START Available data

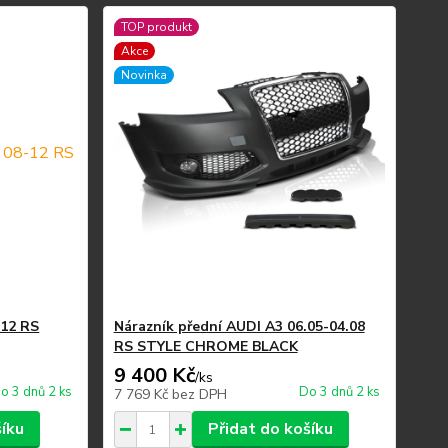
TOP produkt
Akce
Novinka
-12 RS
Nárazník přední AUDI A3 06.05-04.08
RS STYLE CHROME BLACK
9 400 Kč
/
ks
o 3 dnů 2 ks
Do 3 dnů 2 ks
7 769 Kč
bez DPH
šíku
Přidat do košíku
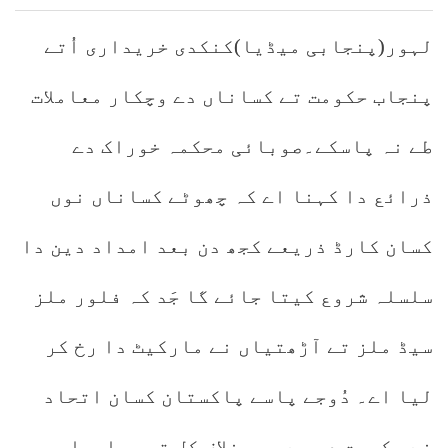
لہور(پنجابی میڈیا)کنکدی خریداری اُتے
پنجاب حکومت تے کساناں دے وچکار معاملات
طے نہ پاسکے۔صوبائی محکمہ خوراک دے
ذرائع دا کہنا اے کہ چھوٹے کساناں نوں
کسان کارڈ ذریعے کجھ دن بعد امداد دین دا
سلسلہ شروع کیتا جائے گا جَد کہ فلور ملز
سیڈ ملز تے آڑھتیاں نے مارکیٹ دا رخ کر
لیا اے۔ دُوجے پاسے پاکستان کسان اتحاد
نے حکومت دی بے حسی خلاف کل توں ساریاں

END Available data

## What you are asked to do
Set every line of the records down again exactly, and exclude all pictures.

## Result below
TOP produkt
Akce
Novinka
-12 RS
Nárazník přední AUDI A3 06.05-04.08
RS STYLE CHROME BLACK
9 400 Kč
/
ks
o 3 dnů 2 ks
Do 3 dnů 2 ks
7 769 Kč
bez DPH
šíku
Přidat do košíku
لہور(پنجابی میڈیا)کنکدی خریداری اُتے
پنجاب حکومت تے کساناں دے وچکار معاملات
طے نہ پاسکے۔صوبائی محکمہ خوراک دے
ذرائع دا کہنا اے کہ چھوٹے کساناں نوں
کسان کارڈ ذریعے کجھ دن بعد امداد دین دا
سلسلہ شروع کیتا جائے گا جَد کہ فلور ملز
سیڈ ملز تے آڑھتیاں نے مارکیٹ دا رخ کر
لیا اے۔ دُوجے پاسے پاکستان کسان اتحاد
نے حکومت دی بے حسی خلاف کل توں ساریاں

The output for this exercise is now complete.